Dobbiamo fare un viaggio nel tempo, diciamo così. Siamo nel XV secolo. Giovanni Gerson, Gran Cancelliere dell'Università di Parigi, lascia scritto nel suo testamento che ogni giorno, il 23 di gennaio deve celebrarsi una messa in onore dello sposalizio di Giuseppe di Maria. Gerson muore nel 1429. Da questa data in poi, per onorare la sua memoria, nasce questa tradizione che si diffonde soprattutto a Parigi. I primi furono i Frati dell’Ordine Francescano che la misero nel loro breviario. Questo rituale, successivamente, è stato adottato dall’Ordine dei Servi di Maria, per poi entrare anche in quello del Carmelo. Da qui, pian piano, ma solo per devozione - ripeto - la festa ha coinvolto gli altri ordini religiosi. Quindi parliamo di una festività che non coinvolge tutta la Chiesa.
E dalla tradizione di questa festa, poniamo - invece - ora lo sguardo su Maria. Cerchiamo di entrare nello stato d’animo di questa fanciulla di pochi anni che sposa un uomo, Giuseppe della stirpe di Davide. Come era celebrato il matrimonio di rito ebraico?
Quello che ci dicono i Vangeli è che Maria era una vergine promessa sposa di un uomo della casa di Davide. Il Vangelo di Matteo, al capitolo primo ci dice: “Maria, essendo promessa sposa di Giuseppe, prima che andassero a vivere insieme si trovò incinta per opera dello Spirito Santo”. Esaminiamo prima di tutto la parola “promessa”: il matrimonio era un contratto stipulato da due famiglie. Il rituale aveva un rituale ben preciso. Che è poi lo stesso di oggi nella cultura ebraica. Il padre del futuro sposo andava in casa della sposa per “contrattare” il matrimonio. Se il padre della ragazza era d'accordo all’unione, versava del vino in una coppa da dare al futuro sposo. Ed era lui a mettere la coppa per terra. Se la ragazza era d'accordo, prendeva la coppa e beveva da quella stessa coppa. Questo, il rituale del matrimonio. Il ragazzo, “promesso sposo” sarebbe ritornato dopo un anno a prendere la sua sposa. Ed ecco spiegata la frase dell’evangelista “prima che andassero a vivere insieme”. Il tempo era dettato dal genitore della sposa. Solo lui aveva la possibilità di decidere quando i due sarebbero andati a vivere assieme. Ovviamente, in questo tempo, i due ragazzi non potevano unirsi intimamente. Da questo fatto, sappiamo bene che nasce tutto il dubbio di Giuseppe sulla verginità di Maria. Ma, in questo caso, il Signore non fa mancare la sua presenza nelle vite di questi due giovani: a Maria manderà l’Arcangelo Gabriele ad annunciarle il piano divino su di lei e sull’umanità intera; così farà per Giuseppe, mandando sempre un angelo ad annunciare quel famoso “non temere”.

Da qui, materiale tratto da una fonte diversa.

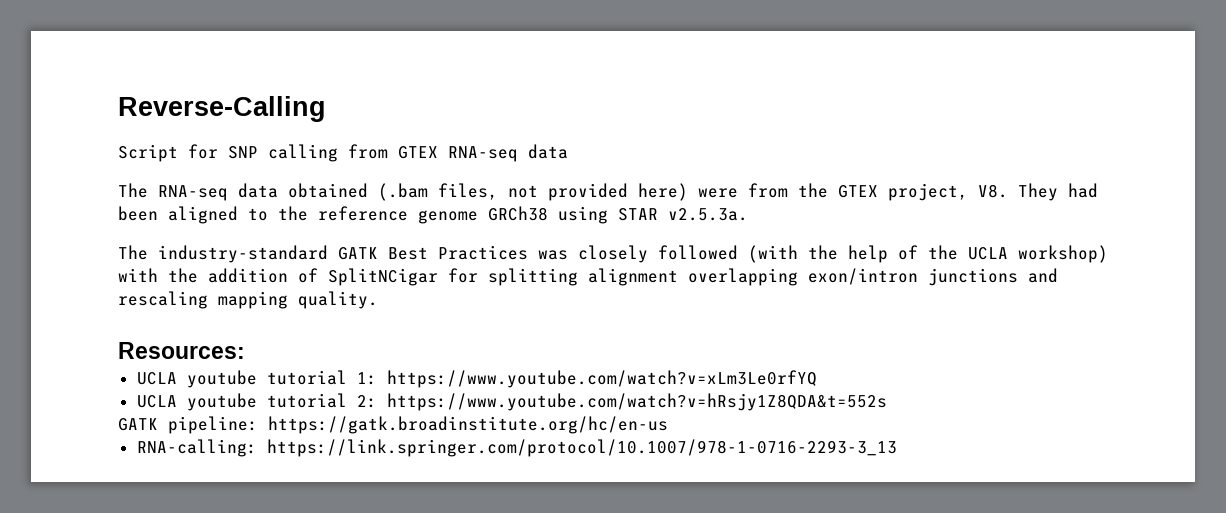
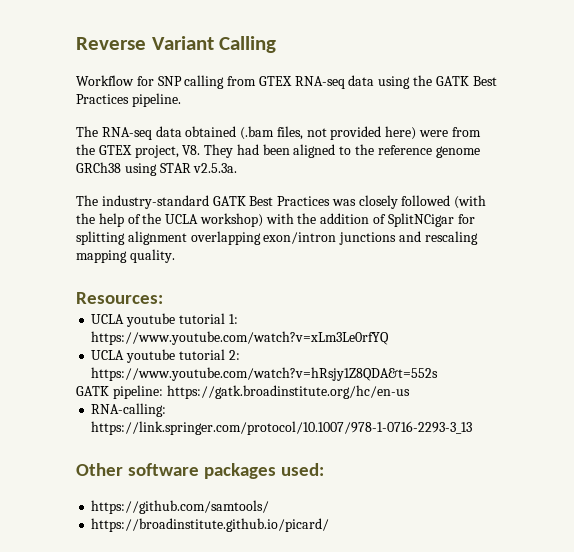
[118,96,326,122] [118,144,178,162] Reverse-Calling // Script -> [76,36,277,53] [76,75,134,86] Reverse Variant Calling // Workflow
(568, 151) none -> [378,75,497,89] [76,93,181,107] using the GATK Best Practices pipeline.
(897, 448) none -> [76,463,324,479] [91,500,270,514] [91,518,330,532] // Other software packages used: // https://github.com/samtools/ // https://broadinstitute.github.io/picard/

Arriviamo, ora, al nostro oggi. I dati parlano di una crisi del matrimonio. Sono sempre meno i giovani che decidono di sposarsi. Qual è la sua analisi riguardo questo tema?
Per rispondere a una domanda del genere, mi viene in mente subito quel “non temere” che abbiamo analizzato prima. C’è molta paura del futuro, così come c’è molta paura - in una società sempre più liquida, come direbbe Bauman - del “per sempre”. C’è molto timore su questo “per sempre”! Ma, sotto questa “superficie” c’è qualcosa di ancora più profondo. Il discorso è legato alla conoscenza dell’amore, in maniera profonda. Ci si dovrebbe interrogare di più su cosa voglia dire amare che vuol dire anche sacrificio. Questa parola si cerca di scartarla, di non vederla nel mondo contemporaneo. Invece, sarebbe necessario approfondirla. La maturità dell’amore cosa significa? A questa domanda, noi cristiani, diamo una risposta ben precisa, guardando l’esempio di Abbà Padre che ci dona il Figlio, ci dona tutto il suo amore più grande. Il Padre ama immensamente il Figlio che ce lo dona. Il Figlio offre la sua vita, morendo in croce per tutti. Il Cristianesimo è capire che l’ amore di Dio è un amore in Croce che diviene Resurrezione. In sintesi: bisognerebbe riflettere di più su cosa voglia dire la parola amore e non avere paura di prendersi le responsabilità che questa parola implica.